Kagera nabs plus de 250 immigrants illégaux en trois jours – Tanzanie

Kagera: Le service d'immigration de la région de Kagera a intensifié la surveillance des frontières, entraînant l'appréhension de plus de 200 immigrants illégaux pour entrer et résider dans le pays sans permis de résidence valide.

Petro Malima, responsable de l'immigration régionale, commissaire adjoint de l'immigration (ACI), a déclaré que les arrestations avaient été effectuées lors d'une opération spéciale menée entre le 20 et le 22 août de cette année.

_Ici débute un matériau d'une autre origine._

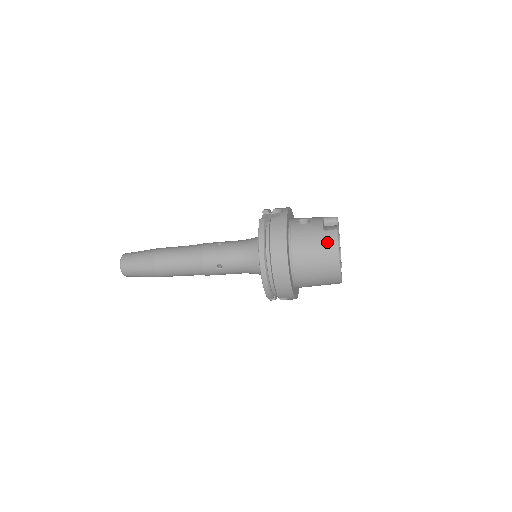
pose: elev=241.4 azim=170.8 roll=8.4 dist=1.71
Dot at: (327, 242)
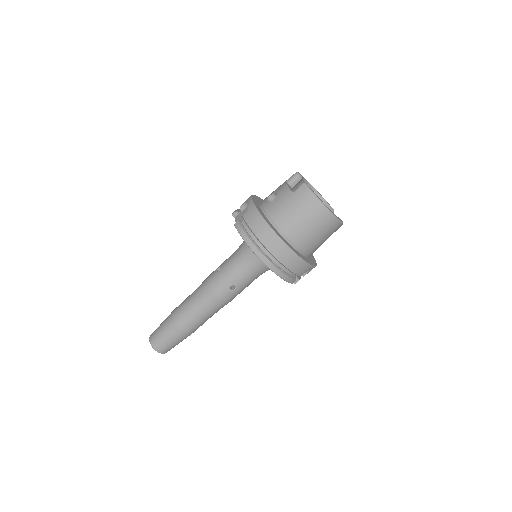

Dans le seul district de Muleba seulement, 158 immigrants illégaux ont été appréhendés 154 BURUNDIENS ET FOURS QUATRE OUGANDAIS. 30 autres burundiens ont été arrêtés dans le district de Kyerwa, tandis que le district de Biharamulo a vu 63 ressortissants burundiens détenus.

M. Malima a en outre révélé que, au total, 2 252 immigrants illégaux avaient été rassemblés à Kagera le mois dernier. Parmi ceux-ci, 2 098 ont été expulsés vers leur pays d'origine et 77 ont été poursuivis devant le tribunal.

La rupture des nationalités comprenait 1 956 Burundiens, 105 Ougandais, 101 Rwandans, 16 Congolais (RDC), deux Kenyans, deux Soudanais et autres du Pakistan et de l'Inde. Plusieurs citoyens tanzaniens ont également été arrêtés pour avoir aidé les immigrants illégaux.

M. Malima a émis un avertissement sévère à ceux qui aident ou hébergent des étrangers sans papiers, déclarant que des poursuites judiciaires, y compris des poursuites, seraient prises contre eux.

«J'exhorte tous les Tanzaniens et résidents à s'abstenir d'aider les immigrants illégaux. Quiconque a trouvé des collusions avec eux fera face à des conséquences juridiques. Nous devons travailler ensemble pour respecter les lois sur l'immigration», a-t-il déclaré.

Il a encouragé les résidents à signaler les étrangers sans papiers aux autorités, notant que les régions frontalières offrent des possibilités de commerce transfrontalier juridique et l'amélioration des moyens de subsistance, à condition que les individus respectent la loi.